Chimaera monstrosa, Linnaeus, 1758

Smith, Moya, Manzanares, Esther, Underwood, Charlie, Healy, Chris, Clark, Brett & Johanson, Zerina, 2020, Holocephalan (Chondrichthyes) dental plates with hypermineralized dentine as a substitute for missing teeth through developmental plasticity, Journal of Fish Biology 97 (1), pp. 16-27 : 18

publication ID

https://doi.org/ 10.1111/jfb.14302

DOI

https://doi.org/10.5281/zenodo.10992430

persistent identifier

https://treatment.plazi.org/id/DC4C87C8-AC67-BD49-FCC2-FF0C47DAF86E

treatment provided by

Felipe

scientific name

Chimaera monstrosa
status

 

3.1 | Chimaera monstrosa View in CoL and Chimaera sp.

In Chimaera , the close fit of the anterior and posterior upper dental plates is apparent (Figures 1c,d, 2a and 3a,c, a.dpl, p.dpl, 2b, white arrows; Supporting Information File S1), such that when the density of whitlockin is segmented out (Figures 1d, arrows, 2c and 3c), the highly mineralized rods and ovoids of the anterior plate are in close alignment with those of the posterior, presumed to result from tight morphological constraints. One feature on the lingual surface of the anterior plate in all growth stages is the iterative, sequentially developed ridges of the outer dentine layer. In the youngest individual examined (14 cm long; Figure 1c, rdg), three to four widely spaced ridges are present, with small oval dentine units at the midline (Figure 1c, asterisk) of each dental plate. Notably these are not hypermineralized tissues as are the rods found in these plates (Figure 1d, ap.rd, pp.rd) but just elevations of the outer dentine layer. Also at this growth stage, the hypermineralized rods are shorter and do not appear to extend through the dental plate.

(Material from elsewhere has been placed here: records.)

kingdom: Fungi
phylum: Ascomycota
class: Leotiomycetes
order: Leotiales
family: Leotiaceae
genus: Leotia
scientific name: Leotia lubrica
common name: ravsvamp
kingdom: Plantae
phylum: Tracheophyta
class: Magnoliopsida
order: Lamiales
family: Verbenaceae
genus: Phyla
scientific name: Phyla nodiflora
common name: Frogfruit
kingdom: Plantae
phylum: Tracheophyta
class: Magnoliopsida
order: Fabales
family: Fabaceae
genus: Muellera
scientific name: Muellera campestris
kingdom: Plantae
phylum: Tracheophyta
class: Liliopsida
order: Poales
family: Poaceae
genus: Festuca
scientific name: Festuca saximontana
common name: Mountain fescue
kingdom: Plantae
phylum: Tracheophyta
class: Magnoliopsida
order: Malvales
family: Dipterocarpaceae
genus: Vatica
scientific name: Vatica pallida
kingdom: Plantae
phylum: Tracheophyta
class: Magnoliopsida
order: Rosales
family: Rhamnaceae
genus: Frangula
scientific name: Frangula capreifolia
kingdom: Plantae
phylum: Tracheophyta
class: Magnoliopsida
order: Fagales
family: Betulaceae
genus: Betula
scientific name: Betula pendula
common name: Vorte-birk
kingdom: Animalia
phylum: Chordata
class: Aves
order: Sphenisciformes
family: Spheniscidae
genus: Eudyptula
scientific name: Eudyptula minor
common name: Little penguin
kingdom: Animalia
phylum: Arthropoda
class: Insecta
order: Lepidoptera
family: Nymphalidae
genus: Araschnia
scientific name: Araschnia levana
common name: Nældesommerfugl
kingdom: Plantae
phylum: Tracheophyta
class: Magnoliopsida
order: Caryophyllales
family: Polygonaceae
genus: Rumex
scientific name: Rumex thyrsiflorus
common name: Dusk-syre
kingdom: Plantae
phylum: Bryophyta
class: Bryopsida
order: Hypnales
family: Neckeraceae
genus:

At the next growth stage (Figure 2), there has been substantial wear on both anterior and posterior dental plates, as indicated by the thickness of the sclerotic dentine (sensu Smith et al., 2019; Figure 2b, g,h, sod), forming in response to wear. The hypermineralized rods of the anterior plate are longer and extend through more of the anterior plate, while on the posterior dental plate more rods are present when compared to the 14 cm individual (Figure 2c). The number of ridges on the lingual surface of the plate has increased as well, to seven, with the most oral ridge showing wear (Figure 2a,b). These are absent from the comparable surface on the posterior dental plate (Figure 2a). The posterior end of these ridges is expanded and bulbous, particularly the most aboral ridges (Figure 2b,d,f, asterisk), the histology of the lower jaw plates of Harriotta showing that this outer dentine layer does become even more mineralized ( Smith et al., 2019). Just below these ridges, the aboral margin of the plate is composed of an open network of trabecular dentine (Figure 2f,h, tb). In section, the ridges surround trabecular dentine (Figure 2g,h), with co-incidence of early whitlockin formation of the rod and the ridge itself (Figure 2g, arrows). Sclerotic dentine fills the ridges in the same manner as it fills the spaces within the trabecular dentine closer to the oral surface (Figure 2g,h). Additionally, the ridges themselves appear to be set off from the rest of the plate, with a shallow furrow developing posteriorly (Figure 2f, arrow 1) and an elongate oral-aboral ridge anteriorly (Figure 2f, arrow 2).

The next two growth stages are represented by a subadult C. monstrosa and a juvenile Chimaera sp. (Figure 3), and in the upper dental plate of the younger of these individuals (Figure 3a–e) the hypermineralized dentine forms a series of ovoids in both the anterior and posterior dental plates (Figure 3b, ov). Along with this is a small rod located posteriorly and parasymphysially (Figure 3b). The posterior dental plate includes multiple series of ovoids, along with a small number of rods, at the anterior end. In addition, there are two elongate rods, lingual and medial to the ovoids (Figure 3a,b). There are six or seven ridges on the lingual surface of the anterior plate, although the bulbous ends are not as apparent (Figure 3c,e), and a shallow furrow and elongate ridge mark the boundaries of this region within the plate (Figure 3e, arrows 1 and 2). In section (Figure 3d), there again appears to be some spatial relationship between the series of rods and the lingual ridges, including those with developing rods that are less mineralized (d in Figure 3d; see also Figure 8). In the older individual (Figure 3f–i), the number of lingual ridges stays more or less constant. The anterior dental plate includes both a series of ovoids and a series of rods, but in the posterior dental plate, the rods are modified to produce the tritoral pads, with spaces for the vasculature appearing aborally within the whitlockin tissue (Figure 3g).